# Text provided
"""
SolarCity Joins School District And UC Davis To Complete 10 Projects

Woodland Joint Unified School District (WJUSD), SolarCity and the UC Davis California Lighting Technology Center today announced completion of a model sustainability project that has brought solar power systems and energy-efficient lighting to Woodland High School and three elementary schools in the district: Whitehead, Maxwell, and Tafoya. Together, the new technologies are expected to save the district more than $20,000 on electricity costs in their first year of operation alone.

SolarCityInsertThis is the second round of solar projects SolarCity has completed for the district, bringing the number of sites in their solar portfolio up to 10. Previously, SolarCity installed solar arrays at the District Office, Gibson, Freeman, Plainfield, and Zamora elementary schools, and at Pioneer High School. The SolarCity arrays, which consist of more than 8,800 panels, will provide enough clean power to offset about 68 percent of electricity needs at the sites where solar panels are installed.

“Woodland Joint Unified School District strives to serve as an example of environmental stewardship and fiscal responsibility,” said WJUSD Energy Manager Rob Hutchinson. “We see these new projects as a model for K¬–12 schools nationwide who want to spend less on energy bills while simultaneously contributing to the betterment of our environment. Solar power and the deployment of advanced lighting technologies are two tools that help us continue to decrease our operating costs as well as our carbon footprint.”

UC Davis’s California Lighting Technology Center (CLTC) assisted the district in selecting energy-efficient lighting for the solar-paneled carports at its four newest solar sites. The carport lighting consists of energy-efficient induction lighting from EverLast, equipped with motion sensors that reduce light levels when the area is vacant. Adaptive lighting also reduces light pollution and can enhance security.

“Energy-efficiency best practices and renewables must go hand-in-hand,” said CLTC Director Michael Siminovitch. “What seems like a subtle addition of motion sensors on the already efficient lighting reduces energy use by a significant amount. CLTC case studies show that this feature reduces energy use up to 50 percent compared to lighting that is on all the time, regardless of whether the area is occupied.” Siminovitch added, “The pairing of solar canopies with adaptive lighting is a design standard at UC Davis and, now, at Woodland Unified. Hopefully, going forward, this will become the standard in K–12 schools across California.”

The solar arrays can provide more than 2,100 kilowatts of solar generating capacity and allow the district to pay lower rates for solar electricity than it currently pays for utility power. WJUSD paid nothing up front for the solar systems, and the energy-efficient lighting was included in the monthly purchase of energy. SolarCity provides free installation, maintenance, and ongoing monitoring over the course of the 20-year Power Purchase Agreement (PPA). The solar electricity cost is also reduced by a performance-based incentive provided by PG&E and the California Solar Initiative

The solar systems will prevent more than 57 million pounds of annual carbon dioxide emissions over the next 20 years, the equivalent of planting nearly 2.5 million trees or taking nearly 5,000 cars off the road.

“With today’s economic and environmental pressures, the status quo is no longer acceptable for California’s schools,” said SolarCity Project Development Manager Anastasia Beckett. “SolarCity is proud to partner with two such outstanding institutions to lead the way to a brighter, more efficient future for the Woodland Joint Unified School District.”
"""
# Tasks to complete
**1.** In the article on the SolarCity school solar projects, how many panels make up the SolarCity arrays?
**2.** Repeat the SolarCity school solar article from "The solar systems will" up to and including "off the road.", replacing "carbon dioxide" with "CO2".

# Supplied records
"""
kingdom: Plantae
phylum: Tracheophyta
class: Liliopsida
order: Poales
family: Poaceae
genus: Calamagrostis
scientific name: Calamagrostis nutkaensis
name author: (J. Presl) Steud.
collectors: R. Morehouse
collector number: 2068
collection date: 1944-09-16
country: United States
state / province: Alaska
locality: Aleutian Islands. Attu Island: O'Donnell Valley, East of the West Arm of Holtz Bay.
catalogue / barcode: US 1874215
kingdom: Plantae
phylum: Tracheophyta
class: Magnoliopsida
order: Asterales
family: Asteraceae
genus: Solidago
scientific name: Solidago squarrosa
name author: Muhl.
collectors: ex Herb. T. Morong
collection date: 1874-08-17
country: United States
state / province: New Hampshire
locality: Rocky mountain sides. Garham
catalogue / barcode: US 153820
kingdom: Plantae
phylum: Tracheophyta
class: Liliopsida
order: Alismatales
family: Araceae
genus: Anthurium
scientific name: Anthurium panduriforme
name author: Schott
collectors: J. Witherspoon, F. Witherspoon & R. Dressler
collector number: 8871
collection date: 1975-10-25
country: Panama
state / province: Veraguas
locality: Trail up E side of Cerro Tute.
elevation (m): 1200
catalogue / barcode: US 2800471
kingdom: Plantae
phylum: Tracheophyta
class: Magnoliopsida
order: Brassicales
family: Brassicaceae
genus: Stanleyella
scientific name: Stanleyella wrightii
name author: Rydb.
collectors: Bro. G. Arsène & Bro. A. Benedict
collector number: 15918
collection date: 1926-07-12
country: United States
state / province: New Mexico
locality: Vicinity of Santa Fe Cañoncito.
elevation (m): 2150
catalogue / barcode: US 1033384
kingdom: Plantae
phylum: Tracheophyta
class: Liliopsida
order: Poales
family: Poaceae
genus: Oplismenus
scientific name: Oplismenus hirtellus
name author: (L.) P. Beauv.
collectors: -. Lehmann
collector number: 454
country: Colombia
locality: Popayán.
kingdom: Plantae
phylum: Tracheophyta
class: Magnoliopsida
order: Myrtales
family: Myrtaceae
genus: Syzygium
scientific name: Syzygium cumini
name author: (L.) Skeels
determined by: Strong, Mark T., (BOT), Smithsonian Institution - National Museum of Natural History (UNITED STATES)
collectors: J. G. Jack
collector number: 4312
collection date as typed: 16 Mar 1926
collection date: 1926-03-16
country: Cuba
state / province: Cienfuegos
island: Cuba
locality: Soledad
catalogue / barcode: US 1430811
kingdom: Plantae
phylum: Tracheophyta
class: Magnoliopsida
"""
# Solutions to the tasks
**1.** More than 8,800 panels.

**2.**
The solar systems will prevent more than 57 million pounds of annual CO2 emissions over the next 20 years, the equivalent of planting nearly 2.5 million trees or taking nearly 5,000 cars off the road.